:: Recorded data ::

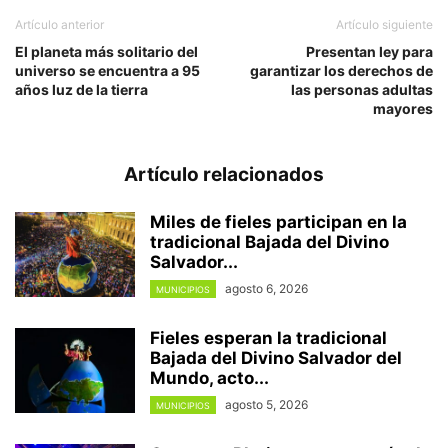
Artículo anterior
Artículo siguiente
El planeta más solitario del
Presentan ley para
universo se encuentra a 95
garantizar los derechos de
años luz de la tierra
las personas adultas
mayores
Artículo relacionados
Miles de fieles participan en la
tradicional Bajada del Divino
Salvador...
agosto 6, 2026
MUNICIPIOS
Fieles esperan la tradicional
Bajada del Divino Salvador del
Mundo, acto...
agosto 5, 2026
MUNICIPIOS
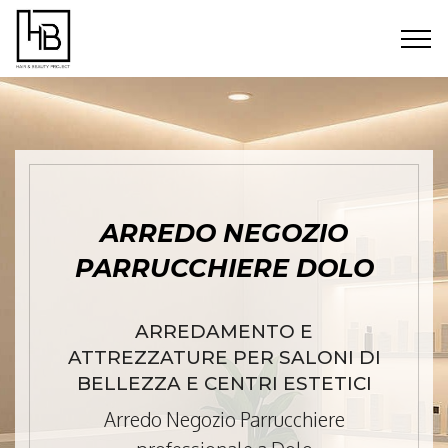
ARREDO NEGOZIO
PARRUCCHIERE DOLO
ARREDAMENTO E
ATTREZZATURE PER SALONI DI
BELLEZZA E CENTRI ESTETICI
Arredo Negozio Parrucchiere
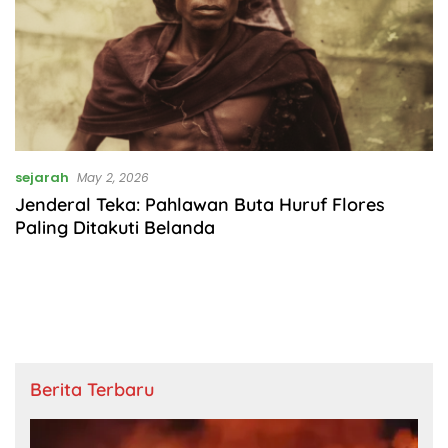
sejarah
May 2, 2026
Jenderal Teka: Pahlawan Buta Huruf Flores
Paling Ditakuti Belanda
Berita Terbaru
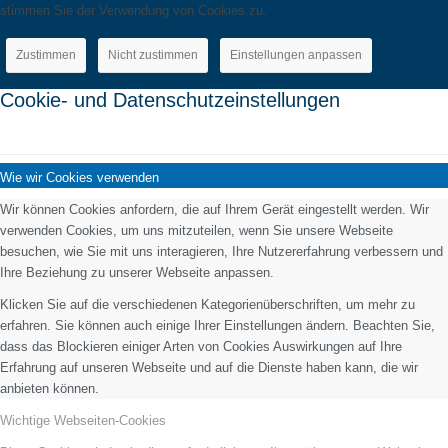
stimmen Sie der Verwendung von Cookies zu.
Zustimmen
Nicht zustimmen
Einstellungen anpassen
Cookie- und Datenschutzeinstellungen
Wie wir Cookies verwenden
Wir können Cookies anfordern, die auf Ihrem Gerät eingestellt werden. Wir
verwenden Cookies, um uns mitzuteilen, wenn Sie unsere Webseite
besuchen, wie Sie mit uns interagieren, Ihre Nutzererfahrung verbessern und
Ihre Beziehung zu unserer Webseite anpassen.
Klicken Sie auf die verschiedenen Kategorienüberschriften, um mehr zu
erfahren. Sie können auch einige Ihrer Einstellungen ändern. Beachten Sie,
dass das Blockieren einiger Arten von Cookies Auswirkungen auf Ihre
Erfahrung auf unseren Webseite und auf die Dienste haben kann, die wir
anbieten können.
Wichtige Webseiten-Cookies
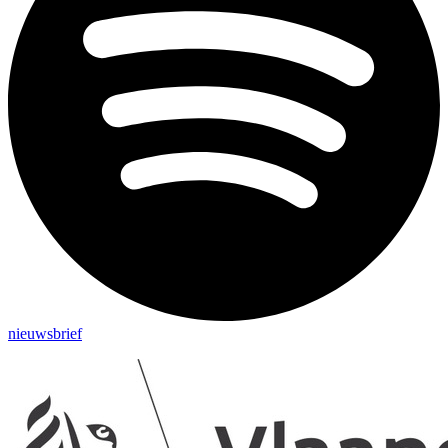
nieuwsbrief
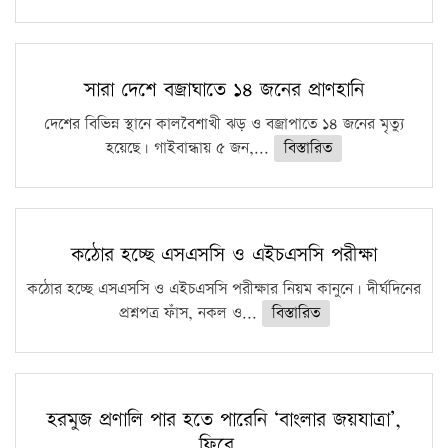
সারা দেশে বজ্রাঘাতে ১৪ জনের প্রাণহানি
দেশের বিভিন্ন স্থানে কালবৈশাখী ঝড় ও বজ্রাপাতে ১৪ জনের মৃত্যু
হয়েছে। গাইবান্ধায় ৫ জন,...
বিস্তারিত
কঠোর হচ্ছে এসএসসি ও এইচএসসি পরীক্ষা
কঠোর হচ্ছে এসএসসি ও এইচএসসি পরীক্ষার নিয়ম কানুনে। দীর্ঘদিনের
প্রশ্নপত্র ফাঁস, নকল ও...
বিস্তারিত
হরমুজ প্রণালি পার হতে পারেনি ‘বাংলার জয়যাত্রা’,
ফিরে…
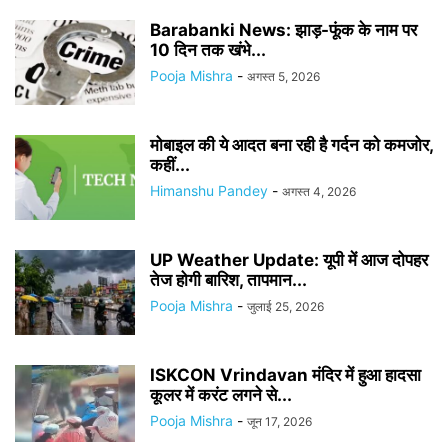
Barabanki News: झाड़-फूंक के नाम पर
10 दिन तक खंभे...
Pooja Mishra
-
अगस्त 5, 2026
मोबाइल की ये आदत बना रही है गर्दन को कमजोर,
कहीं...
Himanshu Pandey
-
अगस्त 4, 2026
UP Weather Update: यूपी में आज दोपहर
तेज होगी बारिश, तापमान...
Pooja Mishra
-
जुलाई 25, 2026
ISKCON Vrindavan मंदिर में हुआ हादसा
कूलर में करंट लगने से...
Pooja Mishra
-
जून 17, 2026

:::

Each line of the listing above belongs in the answer exactly as written; the pictures do not.

Artículo anterior
Artículo siguiente
El planeta más solitario del
Presentan ley para
universo se encuentra a 95
garantizar los derechos de
años luz de la tierra
las personas adultas
mayores
Artículo relacionados
Miles de fieles participan en la
tradicional Bajada del Divino
Salvador...
agosto 6, 2026
MUNICIPIOS
Fieles esperan la tradicional
Bajada del Divino Salvador del
Mundo, acto...
agosto 5, 2026
MUNICIPIOS
ARREDO NEGOZIO
PARRUCCHIERE DOLO
ARREDAMENTO E
ATTREZZATURE PER SALONI DI
BELLEZZA E CENTRI ESTETICI
Arredo Negozio Parrucchiere
sejarah
May 2, 2026
Jenderal Teka: Pahlawan Buta Huruf Flores
Paling Ditakuti Belanda
Berita Terbaru
stimmen Sie der Verwendung von Cookies zu.
Zustimmen
Nicht zustimmen
Einstellungen anpassen
Cookie- und Datenschutzeinstellungen
Wie wir Cookies verwenden
Wir können Cookies anfordern, die auf Ihrem Gerät eingestellt werden. Wir
verwenden Cookies, um uns mitzuteilen, wenn Sie unsere Webseite
besuchen, wie Sie mit uns interagieren, Ihre Nutzererfahrung verbessern und
Ihre Beziehung zu unserer Webseite anpassen.
Klicken Sie auf die verschiedenen Kategorienüberschriften, um mehr zu
erfahren. Sie können auch einige Ihrer Einstellungen ändern. Beachten Sie,
dass das Blockieren einiger Arten von Cookies Auswirkungen auf Ihre
Erfahrung auf unseren Webseite und auf die Dienste haben kann, die wir
anbieten können.
Wichtige Webseiten-Cookies
nieuwsbrief
সারা দেশে বজ্রাঘাতে ১৪ জনের প্রাণহানি
দেশের বিভিন্ন স্থানে কালবৈশাখী ঝড় ও বজ্রাপাতে ১৪ জনের মৃত্যু
হয়েছে। গাইবান্ধায় ৫ জন,...
বিস্তারিত
কঠোর হচ্ছে এসএসসি ও এইচএসসি পরীক্ষা
কঠোর হচ্ছে এসএসসি ও এইচএসসি পরীক্ষার নিয়ম কানুনে। দীর্ঘদিনের
প্রশ্নপত্র ফাঁস, নকল ও...
বিস্তারিত
হরমুজ প্রণালি পার হতে পারেনি ‘বাংলার জয়যাত্রা’,
ফিরে…
Barabanki News: झाड़-फूंक के नाम पर
10 दिन तक खंभे...
Pooja Mishra
-
अगस्त 5, 2026
मोबाइल की ये आदत बना रही है गर्दन को कमजोर,
कहीं...
Himanshu Pandey
-
अगस्त 4, 2026
UP Weather Update: यूपी में आज दोपहर
तेज होगी बारिश, तापमान...
Pooja Mishra
-
जुलाई 25, 2026
ISKCON Vrindavan मंदिर में हुआ हादसा
कूलर में करंट लगने से...
Pooja Mishra
-
जून 17, 2026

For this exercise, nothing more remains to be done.